Mosaic embryos – they sound very exotic. But what exactly are they? Alka Goyal, PhD, HCLD/CC is the Director of Laboratories at GENESIS. Read on for her explanation and what it could mean for you.
Over the years PGT- A (preimplantation genetic testing for aneuploidy) has been seen to improve pregnancy outcomes in couples going through IVF. It involves removing a sample of cells (biopsy) from the part of the embryo that makes the placenta (trophectoderm). The sample is then tested to determine the genetic health of the embryo. The test results help in the selection of the embryo which would have the highest chance for a normal pregnancy.

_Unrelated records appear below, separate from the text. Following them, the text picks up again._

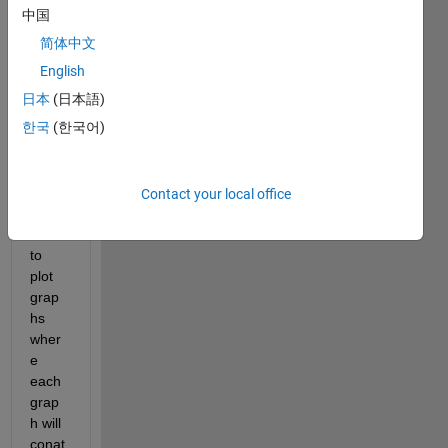
lots 
中国
of 
简体中文
peak
s 
English
within 
日本
(日本語)
a 
한국
(한국어)
cerati
n 
rang
e. I 
Contact your local office
woul
d like 
to 
plot 
grap
hs 
wher
e 
each 
grap
h will 
conat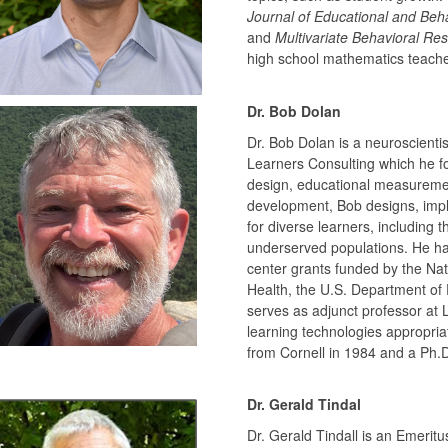
Journal of Educational and Behav
and
Multivariate Behavioral Re
high school mathematics teacher
Dr. Bob Dolan
Dr. Bob Dolan is a neuroscientist
Learners Consulting which he fou
design, educational measuremen
development, Bob designs, imple
for diverse learners, including t
underserved populations. He has
center grants funded by the Nati
Health, the U.S. Department of 
serves as adjunct professor at
learning technologies appropriat
from Cornell in 1984 and a Ph.D
Dr. Gerald Tindal
Dr. Gerald Tindall is an Emerit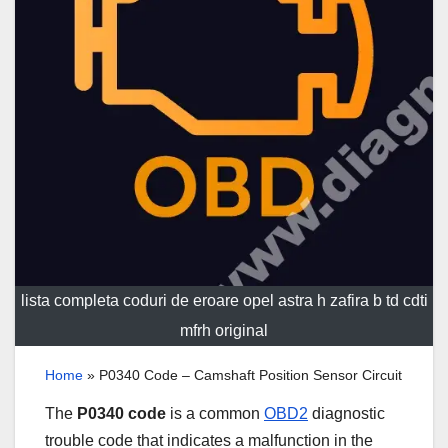
lista completa coduri de eroare opel astra h zafira b td cdti
mfrh original
Home
»
P0340 Code – Camshaft Position Sensor Circuit
The
P0340 code
is a common
OBD2
diagnostic
trouble code that indicates a malfunction in the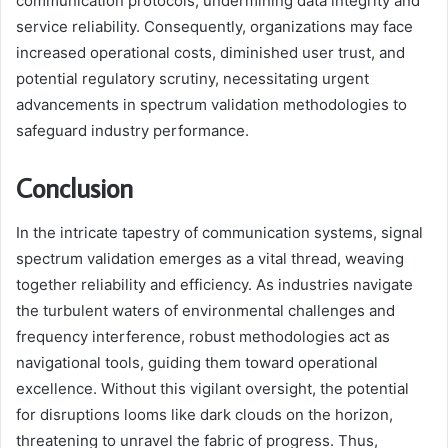
communication protocols, undermining data integrity and
service reliability. Consequently, organizations may face
increased operational costs, diminished user trust, and
potential regulatory scrutiny, necessitating urgent
advancements in spectrum validation methodologies to
safeguard industry performance.
Conclusion
In the intricate tapestry of communication systems, signal
spectrum validation emerges as a vital thread, weaving
together reliability and efficiency. As industries navigate
the turbulent waters of environmental challenges and
frequency interference, robust methodologies act as
navigational tools, guiding them toward operational
excellence. Without this vigilant oversight, the potential
for disruptions looms like dark clouds on the horizon,
threatening to unravel the fabric of progress. Thus,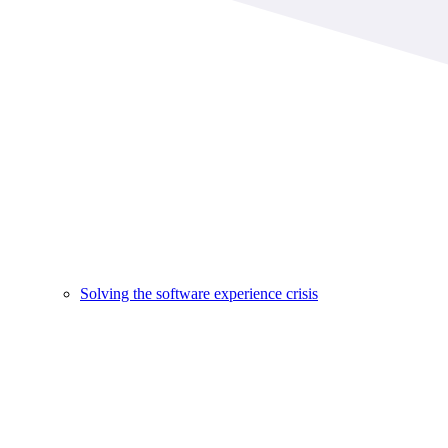
Solving the software experience crisis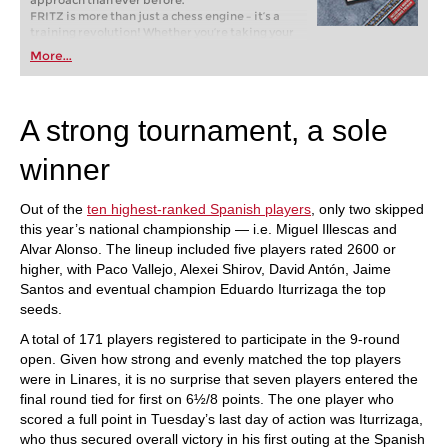
approach than ever before.
FRITZ is more than just a chess engine – it’s a
training revolution! Whether you’re taking your
first steps into the world of club chess, or already
More...
playing at a tournament level: with FRITZ, you can
train more efficiently, intelligently and with a
more personalised approach than ever before.
A strong tournament, a sole
winner
Out of the
ten highest-ranked Spanish players
, only two skipped
this year’s national championship — i.e. Miguel Illescas and
Alvar Alonso. The lineup included five players rated 2600 or
higher, with Paco Vallejo, Alexei Shirov, David Antón, Jaime
Santos and eventual champion Eduardo Iturrizaga the top
seeds.
A total of 171 players registered to participate in the 9-round
open. Given how strong and evenly matched the top players
were in Linares, it is no surprise that seven players entered the
final round tied for first on 6½/8 points. The one player who
scored a full point in Tuesday’s last day of action was Iturrizaga,
who thus secured overall victory in his first outing at the Spanish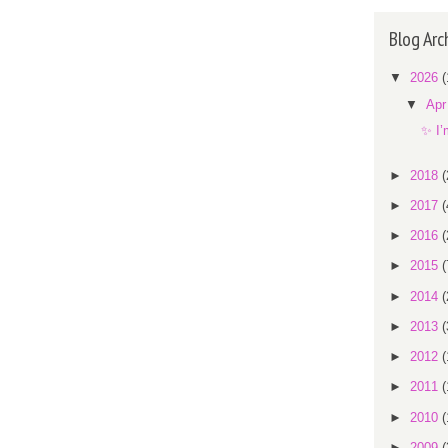
Blog Arc
▼
2026
(
▼
Ap
✨ I’
►
2018
(
►
2017
(
►
2016
(
►
2015
(
►
2014
(
►
2013
(
►
2012
(
►
2011
(
►
2010
(
►
2009
(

Up until recently the result would either show that the embryo was euploid (normal) or aneuploid (abnormal). Euploid embryos are normal embryos as they have the correct number of chromosomes. They are less likely to be rejected by the uterus and have a higher likelihood of resulting in a pregnancy. On the other hand, aneuploid embryos are abnormal. They have an incorrect number of chromosomes and are less likely to implant.
However the development of newer and more sensitive techniques like NGS (Next Generation sequencing) has led to a third category of results, which are mosaic embryos.
Mosaic embryos have a mixture of both abnormal and normal cells in the embryo in different proportions. In aneuploid embryos the abnormalities originate from the sperm or the egg and occur before fertilization. However in mosaic embryos the abnormalities develop after fertilization during cell division and growth of the embryo.
How common are Mosaic embryos?
Mosaic embryos are not a new phenomenon. It is estimated that roughly 20% of all embryos are mosaic in nature. However, earlier technology was unable to detect them with such precision, sensitivity and reliability.
NGS is such a sensitive and powerful technique that it has the capability of detecting the percentage of mosaicism and quantifying its level. Embryos are categorized as low level or high level mosaics depending on the percentage of abnormal cells present in the biopsy sample.
The challenge to physicians is how to interpret these results and counsel the patient about whether they are transfer worthy.
Although the origin of mosaicism is mitotic – that is, a mutation occurs during cell division during the growth of the embryos – there have been various other theories, too. These include statistical variation, amplification bias, contamination, variation in biopsy techniques, stimulation protocols and lab conditions.
What happens if you transfer a mosaic embryo?
A recently published study of 1,000 mosaic embryos transfers, found that those that progressed to a late-term pregnancy and full term birth had similar odds of being born without any discernible genetic differences as normal embryos.
There is not enough data regarding the health of the pregnancies and children born after the transfer of embryos with mosaic results. However, the data seem to be reassuring. Embryos have either failed to implant, or have miscarried, or have resulted in a live birth with no apparent abnormal phenotype. This has led to an acceptance by physicians of transferring mosaic embryos in the hope that the mosaic diagnosis is either due to an analytical error, that the embryo will self-correct, fail to implant or miscarry in case something is grossly wrong.
In some cases, doctors believe those abnormal cells can self-correct or be pushed to the placenta, leaving the embryo healthy.
Low level mosaic embryos have a higher implantation rate according to some studies. However, a committee of the American Society for Reproductive Medicine found earlier this year that they didn’t have enough information to form an opinion on what percentage of normal cells is needed to be recommended for use. Thus, there is no evidence based classification system for prioritizing embryos.
However this data has limitations as mosaicism may go unrecognized in the neonatal period. There have been no formal studies to evaluate or document the health of the newborns once delivery has occurred.
For patients with no remaining euploid embryos, consideration may be given to the transfer of a low level mosaic embryo after a consultation with a genetic counselor. At this time, we are not transferring high level mosaic or abnormal embryos. This is because of their increased risk of possible birth disorders and miscarriage, along with a lower implantation rate. However a low level mosaic embryo transfer will be considered in special circumstances, after a consult with your physician and a genetic counselor.